Stage Gating (`wait-for-jobs` action)

wait-for-base-a and wait-for-base-b are lightweight ubuntu-latest jobs that poll the GitHub Actions API.

How it works:

Calls listJobsForWorkflowRun to list all jobs in the current run
Matches jobs by exact name or prefix (for matrix jobs, e.g., base-b-test-1-gpu-small (3))
If any matched job has conclusion === 'failure' → fail immediately (fast-fail)
If all matched jobs are completed and count matches expected_count → success
Otherwise → sleep poll-interval-seconds (default: 60s) and retry
Timeout after max-wait-minutes (240 min for base-a, 480 min for base-b)

Job specs example (base-b):

[
  {"prefix": "base-b-test-1-gpu-small", "expected_count": 8},
  {"prefix": "base-b-test-1-gpu-large", "expected_count": 14},
  {"prefix": "base-b-test-2-gpu-large", "expected_count": 4},
  {"prefix": "base-b-test-4-gpu-b200", "expected_count": 1}
]

Critical: expected_count must match the matrix size. If you add/remove matrix entries, update the wait job's spec accordingly.
—————
Exercise tasks -
**1.** Please change "blouse" to "jacket" in the listing, starting with the line with "Tell in degrees" and going on through the line with "Answer: approximately 90°". Return only those lines, with everything else left as it is.
**2.** Continue the passage on stage gating with the wait-for-jobs action from the point where it ends.

Dataset -
—————
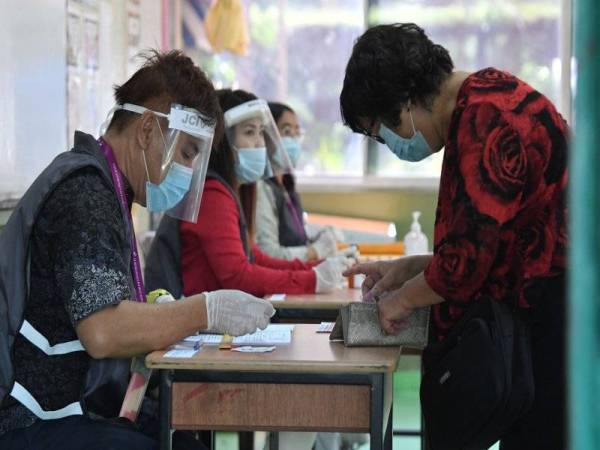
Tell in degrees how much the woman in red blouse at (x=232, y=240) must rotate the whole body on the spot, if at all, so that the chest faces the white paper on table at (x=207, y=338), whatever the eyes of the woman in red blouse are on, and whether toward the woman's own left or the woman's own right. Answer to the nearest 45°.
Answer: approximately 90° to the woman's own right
—————
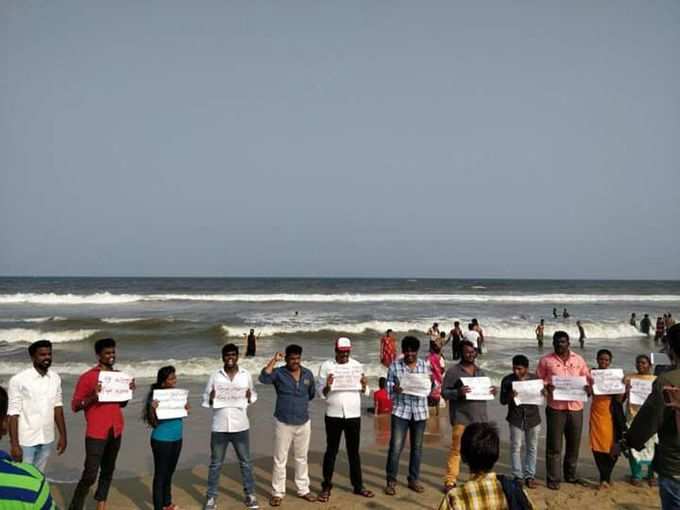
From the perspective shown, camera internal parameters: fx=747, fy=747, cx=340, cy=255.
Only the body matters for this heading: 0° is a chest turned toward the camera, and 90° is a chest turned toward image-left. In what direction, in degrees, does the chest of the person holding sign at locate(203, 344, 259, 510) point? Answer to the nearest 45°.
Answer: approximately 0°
—————
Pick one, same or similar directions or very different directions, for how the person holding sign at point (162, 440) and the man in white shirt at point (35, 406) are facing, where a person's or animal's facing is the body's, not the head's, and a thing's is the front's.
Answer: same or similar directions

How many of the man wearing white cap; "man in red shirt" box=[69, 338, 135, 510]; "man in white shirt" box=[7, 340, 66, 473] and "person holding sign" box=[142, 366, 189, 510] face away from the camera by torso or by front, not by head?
—————
Per-task answers -
**1.**
Tell in degrees how much the woman in red jacket at (x=232, y=240) must rotate the whole body on the spot, if at all, so that the chest faces the white paper on table at (x=207, y=338), whatever the eyes of the woman in red jacket are on, and whether toward the woman's own left or the woman's own right. Answer to the nearest 45°.
Answer: approximately 90° to the woman's own right

**2.**
PR only: Condition github.event_name == 'pull_request' && !inputs.target_stage — scheduled runs and /rerun-stage skip these entirely, allowing parallel execution.

Cross-Job Fast-Fail (`check-pr-test-health` action)

Composite action called after checkout in every stage test job (21 jobs total across pr-test.yml, pr-test-multimodal-gen.yml, pr-test-sgl-kernel.yml, pr-test-jit-kernel.yml).

How it works:

Queries listJobsForWorkflowRun for the current workflow run
Filters for root cause failures only — jobs with conclusion === 'failure' whose failing step is NOT check-pr-test-health (excludes cascade failures)
If root cause failures found → calls core.setFailed() with the list of root cause job names
If none → does nothing (step succeeds)

Cascade filtering: When job A fast-fails due to health check, it also has conclusion: failure. Without filtering, job B would list both the original failure AND job A's fast-fail. The filter checks each failed job's steps array — if the failing step name contains check-pr-test-health or Check PR test health, it's excluded from the root cause list.

Usage pattern:

steps:
  - name: Checkout code
    uses: actions/checkout@v4
    ...

  - uses: ./.github/actions/check-pr-test-health
    id: pr-test-health

  - name: Install dependencies        # skipped automatically if health check failed
    ...                                # (default if: success() is false)

  - name: Run test                     # also skipped
    ...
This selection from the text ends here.